I don't know. But the length of best sequence $$$a$$$ is at least $$$85$$$, because $$$\operatorname{lcm}(1,2,\dots,42) \lt 10^{18}$$$.

It's hard to determine whether a sequence is valid, so I restrict the elements in $$$a$$$ to be powers of prime numbers.

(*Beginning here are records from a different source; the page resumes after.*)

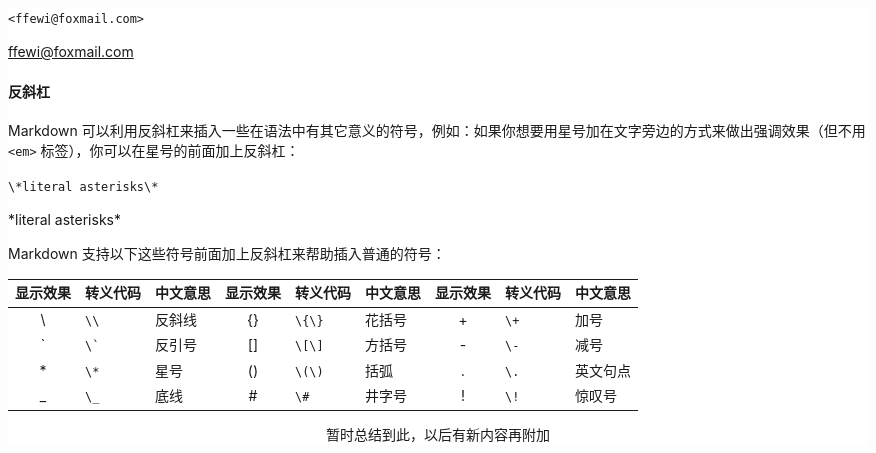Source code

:    <ffewi@foxmail.com>
<ffewi@foxmail.com>

#### <span id='backslash_ele'>反斜杠</span>
Markdown 可以利用反斜杠来插入一些在语法中有其它意义的符号，例如：如果你想要用星号加在文字旁边的方式来做出强调效果（但不用 ` <em> ` 标签），你可以在星号的前面加上反斜杠：

    \*literal asterisks\*
\*literal asterisks\*

Markdown 支持以下这些符号前面加上反斜杠来帮助插入普通的符号：

| 显示效果 | 转义代码 | 中文意思| 显示效果 | 转义代码 | 中文意思| 显示效果 | 转义代码 | 中文意思|
|:-----:| ------ | ----- |:-----:| ------ | ----- |:-----:| -------- | ----- |
|\ | ` \\ ` | 反斜线| \{\} | `\{\}` | 花括号|+ | `\+  ` | 加号|
|` | `` \` `` | 反引号|[]| `\[\]` | 方括号|- | `\-  ` | 减号|
|* | `\*  ` | 星号|()| `\(\)` | 括弧|. | `\.  ` | 英文句点|
|_ | `\_  ` | 底线|# | `\#  ` | 井字号|! | `\!  ` | 惊叹号|


<center>暂时总结到此，以后有新内容再附加</center>



<script src="./../../js/jquery.min.js"></script>
<script type="text/javascript">
// 友好的跳转链接 
    $('li>span.linkId').on('click', function(){
        var id = $(this).attr('data-id');
        $("html, body").animate({
            scrollTop: $("#"+id).offset().top }, 
            {duration: 500,easing: "swing"}
            );
    });
</script>

<link href="../../css/md_code.min.css" rel="stylesheet">
<script src="../../js/highlight.min.js"></script>
<script >hljs.initHighlightingOnLoad();</script>  


[id]: http://ffewi.com/  "Optional Title Here"
[link]: http://ffewi.com/  "Optional Title Here One"
[link]: http://ffewi.com/  'Optional Title Here Two'
[link]: http://ffewi.com/  (Optional Title Here Three)
[id]: http://ffewi.com
[Google]: http://google.com/
[ffewi's blog]: http://ffewi.com/
  [1]: http://google.com/        "Google"
  [2]: http://search.yahoo.com/  "Yahoo Search"
  [3]: http://search.msn.com/    "MSN Search"
  [google]: http://google.com/        "Google"
  [yahoo]:  http://search.yahoo.com/  "Yahoo Search"
  [msn]:    http://search.msn.com/    "MSN Search"
[id]: ../../pic/common/favicon.ico  "Optional title attribute"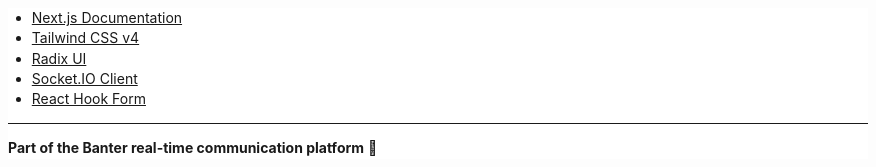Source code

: - [Next.js Documentation](https://nextjs.org/docs)
- [Tailwind CSS v4](https://tailwindcss.com/docs)
- [Radix UI](https://www.radix-ui.com/)
- [Socket.IO Client](https://socket.io/docs/v4/client-api/)
- [React Hook Form](https://react-hook-form.com/)

---

**Part of the Banter real-time communication platform** 🚀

Even though I added the condition, I can't find the best one that satisfies the condition.

I used DFS with pruning(may cause missing the best one) to find a good one.

I guess your solution is to connect $$$(x\bmod i,i)$$$ for all $$$1\le i \lt n$$$. (The nodes are 0-indexed).

With some modifications to the solution, it can be achieved for $$$n=101$$$, and the correctness is guaranteed.

Instead of connecting $$$(x\bmod i,i)$$$, we can connect $$$(x\bmod a_i,i)$$$.

0, 1, 2, 3, 4, 5, 5, 7, 7, 8, 9, 9, 11, 11, 11, 13, 13, 13, 16, 17, 17, 17, 19, 19, 19, 23, 23, 23, 23, 25, 25, 27, 29, 29, 29, 29, 31, 31, 31, 31, 32, 37, 37, 37, 37, 41, 41, 41, 41, 43, 43, 43, 43, 47, 47, 47, 47, 49, 49, 53, 53, 53, 53, 59, 59, 59, 59, 61, 61, 61, 61, 64, 67, 67, 67, 67, 71, 71, 71, 71, 73, 73, 73, 73, 79, 79, 79, 79, 81, 83, 83, 83, 83, 89, 89, 89, 89, 97, 97, 97, 97

Proof:

We need to prove that after deleting at most $$$49$$$ elements of $$$a$$$, the $$$\operatorname{lcm}$$$ of $$$a$$$ is still greater than $$$10^{18}$$$.

The sequence $$$a$$$ only contains powers of prime numbers. Therefore, different prime numbers can be considered independent.

For a prime $$$p$$$, let $$$p^k$$$ be the greatest power of $$$p$$$ that occurred in the sequence $$$a$$$, it is optimal for the grader to delete all $$$p^k$$$ first, then delete all $$$p^{k-1}$$$, ..., until $$$p$$$.

We can use dynamic programming to calculate the maximum possible decrease of the $$$\operatorname{lcm}$$$ caused by the grader.